Rheumatic disease is a group name for multiple disorders that affect the bones, joints, muscles and nerves in your body, it is also known as autoimmune diseases. Some rheumatic diseases can affect other structures/organs too. Rheumatic diseases include: rheumatoid arthritis, osteoarthritis, systemic lupus erythematosus, psoriatic arthritis and osteoporosis. A rheumatologist can identify, diagnose and assist with the most appropriate intervention plan for you. Physiotherapists are one of the multi-disciplinary team members that work with you to create an individualised management plan. Exercise will always form an integral basis of your management plan. Should your physiotherapist suspect a rheumatic disease, they will refer you to the appropriate rheumatologist or specialist.

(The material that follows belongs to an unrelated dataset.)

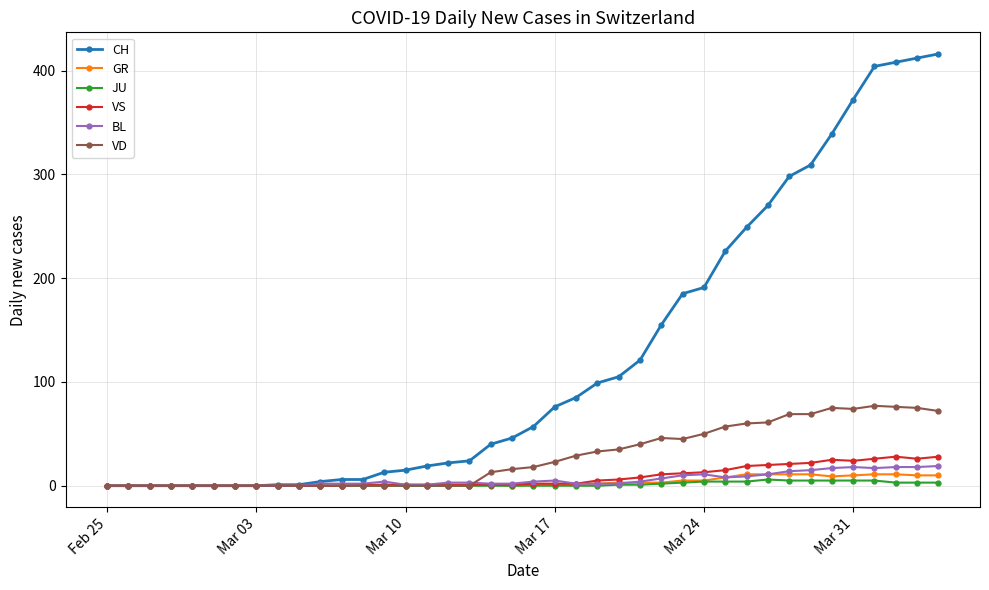

How many distinct data groups are displayed?

6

        At IR Physiotherapy  we work in a team with our patient, an orthopaedic surgeon, rheumatologist and other health practitioners to aid the patient to achieve and maintain their highest level of function. We often see patients before and after joint replacement surgery. The recovery or rehabilitation process can be long but is vital for long term success after an operation.

Rheumatoid Arthritis

Rheumatoid Arthritis is a complex inflammatory condition that affects more than just joints. One would typically experience pain in the small joints of the hands and feet, but could be all over the body and the intensity of the condition varies by patient. Other organs that can be affected include the skin, lungs, eyes or blood vessels. Rheumatoid arthritis should be managed within a multi-disciplinary team including at least the rheumatologist. It is important that the patient  has a clear understanding of the condition and the choices to be made regarding goals and treatment options. The aim of multi-disciplinary team includes management of pain, prevention of complications or progression of the disease. Assisting the patient to keep optimal joint stability, strength and function is one of the aims of physiotherapy. As a team, problem solving to find ways to protect the “at risk” joints and associated structures are often discussed. This may include interventions and surgeries to assist patients to improve quality of life and function.


Osteoarthritis has been explained as pain in a joint as a result of ‘wear and tear’ of the affected joint. Recently we know much more about the complexities of osteoarthritis and ‘wear and tear’ is a misnomer. Osteoarthritis can occur in any synovial joint in the body, this can commonly be experienced in the hip and knee joints but can include the shoulder, hand, feet, back and neck. This can be managed through a maintenance program which we give to our patients to follow at home. Furthermore intermittent physiotherapy, a specific exercise program, analgesic and anti-inflammatory medication and splinting/bracing can help. Having osteoarthritis doesn’t need to be the end of your function and your physiotherapist will be able to assess and treat the condition as well as indicate if referral to a surgeon or rheumatologist, or further investigation is necessary. It is best to manage osteoarthritis as a healthcare team. 

Systemic Lupus Erythematosus (SLE) or Lupus

SLE is just one of the rheumatic diseases. This is what is called an autoimmune disease, which means your own body mistakenly attacks its own health tissue. This affects the entire body, including bones, joints, muscle, nerves, skin and organs. Close management by a rheumatologist is needed, and your physiotherapist can assist with pain management, an appropriate exercise program and lifestyle modification methods.